══ RECORDS SUPPLIED ══

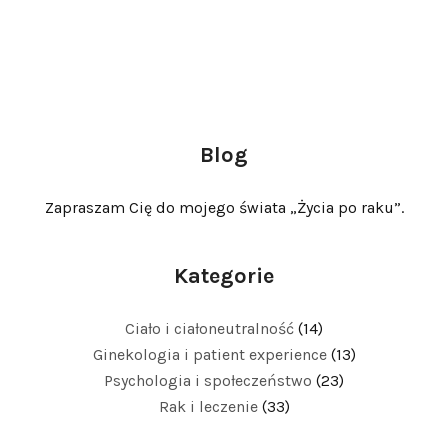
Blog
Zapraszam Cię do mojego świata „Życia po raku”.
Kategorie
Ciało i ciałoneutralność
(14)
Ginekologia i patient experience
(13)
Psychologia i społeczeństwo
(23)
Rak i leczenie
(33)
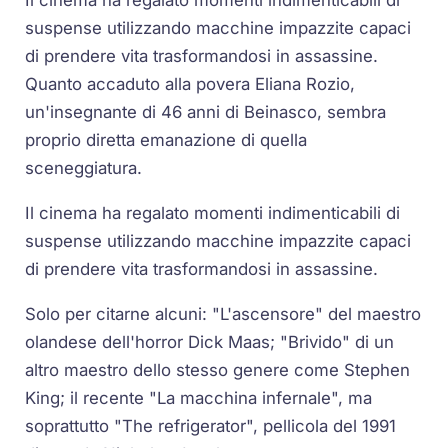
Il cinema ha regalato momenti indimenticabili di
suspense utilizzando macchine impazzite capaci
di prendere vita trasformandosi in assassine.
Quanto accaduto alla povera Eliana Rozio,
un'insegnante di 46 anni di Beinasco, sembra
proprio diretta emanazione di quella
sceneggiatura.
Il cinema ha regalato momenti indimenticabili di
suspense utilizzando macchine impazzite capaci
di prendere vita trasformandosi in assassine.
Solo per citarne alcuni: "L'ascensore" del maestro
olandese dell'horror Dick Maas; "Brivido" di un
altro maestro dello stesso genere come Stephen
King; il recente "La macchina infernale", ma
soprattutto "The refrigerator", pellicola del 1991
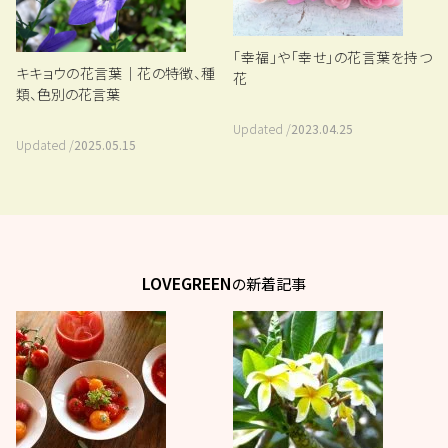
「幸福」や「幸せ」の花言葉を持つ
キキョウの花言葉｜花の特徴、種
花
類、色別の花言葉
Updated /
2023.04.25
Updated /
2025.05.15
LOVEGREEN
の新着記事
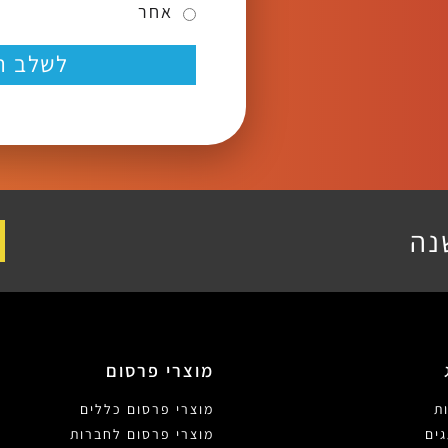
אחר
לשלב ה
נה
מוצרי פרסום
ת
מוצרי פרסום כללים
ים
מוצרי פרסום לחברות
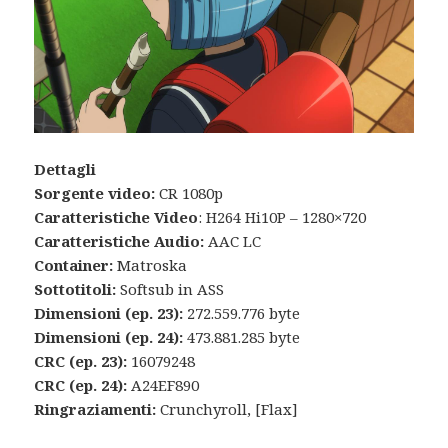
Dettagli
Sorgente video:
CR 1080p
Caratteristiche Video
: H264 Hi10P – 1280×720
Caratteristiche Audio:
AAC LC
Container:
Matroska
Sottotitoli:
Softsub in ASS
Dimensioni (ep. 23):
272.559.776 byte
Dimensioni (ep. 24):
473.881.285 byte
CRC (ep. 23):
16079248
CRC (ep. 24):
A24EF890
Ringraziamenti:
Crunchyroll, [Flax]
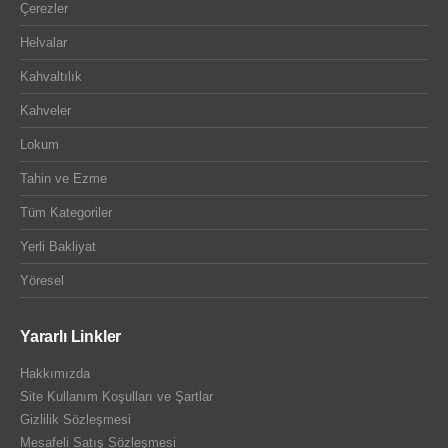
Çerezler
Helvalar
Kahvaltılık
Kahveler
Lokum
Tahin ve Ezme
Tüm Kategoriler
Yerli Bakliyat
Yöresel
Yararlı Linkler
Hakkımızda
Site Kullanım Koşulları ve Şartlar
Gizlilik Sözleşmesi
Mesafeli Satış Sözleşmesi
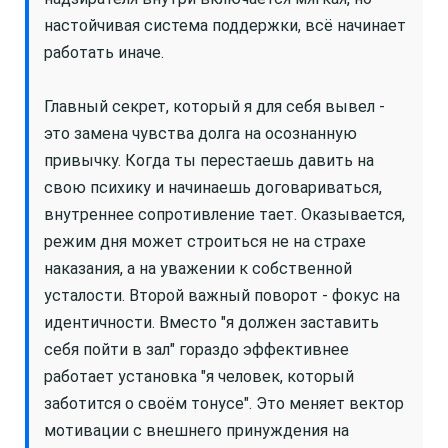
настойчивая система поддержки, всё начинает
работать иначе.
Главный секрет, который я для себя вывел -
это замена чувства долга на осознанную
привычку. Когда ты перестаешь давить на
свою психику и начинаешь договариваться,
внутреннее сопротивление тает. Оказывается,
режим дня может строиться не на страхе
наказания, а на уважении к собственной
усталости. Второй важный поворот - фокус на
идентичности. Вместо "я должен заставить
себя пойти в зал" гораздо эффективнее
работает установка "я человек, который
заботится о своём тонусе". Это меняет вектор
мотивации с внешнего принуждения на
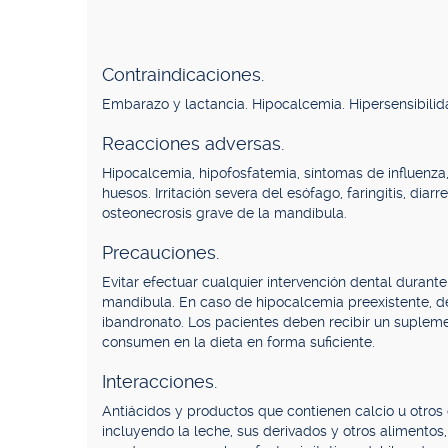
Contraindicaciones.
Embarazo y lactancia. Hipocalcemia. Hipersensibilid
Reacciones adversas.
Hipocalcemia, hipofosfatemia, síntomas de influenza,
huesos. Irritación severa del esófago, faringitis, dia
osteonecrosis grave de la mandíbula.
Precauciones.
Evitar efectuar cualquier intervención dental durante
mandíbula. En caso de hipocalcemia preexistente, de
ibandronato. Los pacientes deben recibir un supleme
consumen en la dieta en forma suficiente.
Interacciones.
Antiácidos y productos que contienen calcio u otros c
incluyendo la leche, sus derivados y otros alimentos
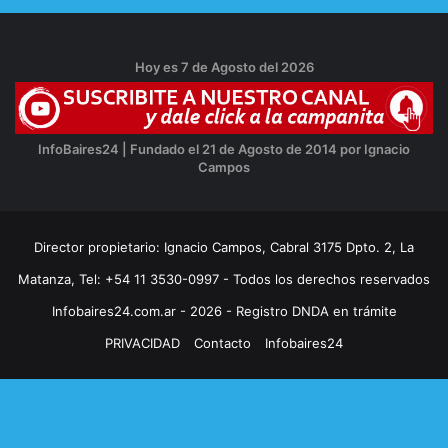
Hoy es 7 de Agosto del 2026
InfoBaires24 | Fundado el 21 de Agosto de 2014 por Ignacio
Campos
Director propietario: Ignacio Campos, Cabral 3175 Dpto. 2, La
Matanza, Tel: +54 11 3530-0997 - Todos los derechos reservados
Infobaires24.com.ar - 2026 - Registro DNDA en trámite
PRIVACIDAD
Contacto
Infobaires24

═══

PROBLEM DESCRIPTION |
Repeat the entries exactly and keep the pictures out of the copy.

ANSWER BOX |
Blog
Zapraszam Cię do mojego świata „Życia po raku”.
Kategorie
Ciało i ciałoneutralność
(14)
Ginekologia i patient experience
(13)
Psychologia i społeczeństwo
(23)
Rak i leczenie
(33)
Il cinema ha regalato momenti indimenticabili di
suspense utilizzando macchine impazzite capaci
di prendere vita trasformandosi in assassine.
Quanto accaduto alla povera Eliana Rozio,
un'insegnante di 46 anni di Beinasco, sembra
proprio diretta emanazione di quella
sceneggiatura.
Il cinema ha regalato momenti indimenticabili di
suspense utilizzando macchine impazzite capaci
di prendere vita trasformandosi in assassine.
Solo per citarne alcuni: "L'ascensore" del maestro
olandese dell'horror Dick Maas; "Brivido" di un
altro maestro dello stesso genere come Stephen
King; il recente "La macchina infernale", ma
soprattutto "The refrigerator", pellicola del 1991
「幸福」や「幸せ」の花言葉を持つ
キキョウの花言葉｜花の特徴、種
花
類、色別の花言葉
Updated /
2023.04.25
Updated /
2025.05.15
LOVEGREEN
の新着記事
אחר
לשלב ה
נה
מוצרי פרסום
ת
מוצרי פרסום כללים
ים
מוצרי פרסום לחברות
Dettagli
Sorgente video:
CR 1080p
Caratteristiche Video
: H264 Hi10P – 1280×720
Caratteristiche Audio:
AAC LC
Container:
Matroska
Sottotitoli:
Softsub in ASS
Dimensioni (ep. 23):
272.559.776 byte
Dimensioni (ep. 24):
473.881.285 byte
CRC (ep. 23):
16079248
CRC (ep. 24):
A24EF890
Ringraziamenti:
Crunchyroll, [Flax]
Çerezler
Helvalar
Kahvaltılık
Kahveler
Lokum
Tahin ve Ezme
Tüm Kategoriler
Yerli Bakliyat
Yöresel
Yararlı Linkler
Hakkımızda
Site Kullanım Koşulları ve Şartlar
Gizlilik Sözleşmesi
Mesafeli Satış Sözleşmesi
настойчивая система поддержки, всё начинает
работать иначе.
Главный секрет, который я для себя вывел -
это замена чувства долга на осознанную
привычку. Когда ты перестаешь давить на
свою психику и начинаешь договариваться,
внутреннее сопротивление тает. Оказывается,
режим дня может строиться не на страхе
наказания, а на уважении к собственной
усталости. Второй важный поворот - фокус на
идентичности. Вместо "я должен заставить
себя пойти в зал" гораздо эффективнее
работает установка "я человек, который
заботится о своём тонусе". Это меняет вектор
мотивации с внешнего принуждения на
Contraindicaciones.
Embarazo y lactancia. Hipocalcemia. Hipersensibilid
Reacciones adversas.
Hipocalcemia, hipofosfatemia, síntomas de influenza,
huesos. Irritación severa del esófago, faringitis, dia
osteonecrosis grave de la mandíbula.
Precauciones.
Evitar efectuar cualquier intervención dental durante
mandíbula. En caso de hipocalcemia preexistente, de
ibandronato. Los pacientes deben recibir un supleme
consumen en la dieta en forma suficiente.
Interacciones.
Antiácidos y productos que contienen calcio u otros c
incluyendo la leche, sus derivados y otros alimentos
Hoy es 7 de Agosto del 2026
InfoBaires24 | Fundado el 21 de Agosto de 2014 por Ignacio
Campos
Director propietario: Ignacio Campos, Cabral 3175 Dpto. 2, La
Matanza, Tel: +54 11 3530-0997 - Todos los derechos reservados
Infobaires24.com.ar - 2026 - Registro DNDA en trámite
PRIVACIDAD
Contacto
Infobaires24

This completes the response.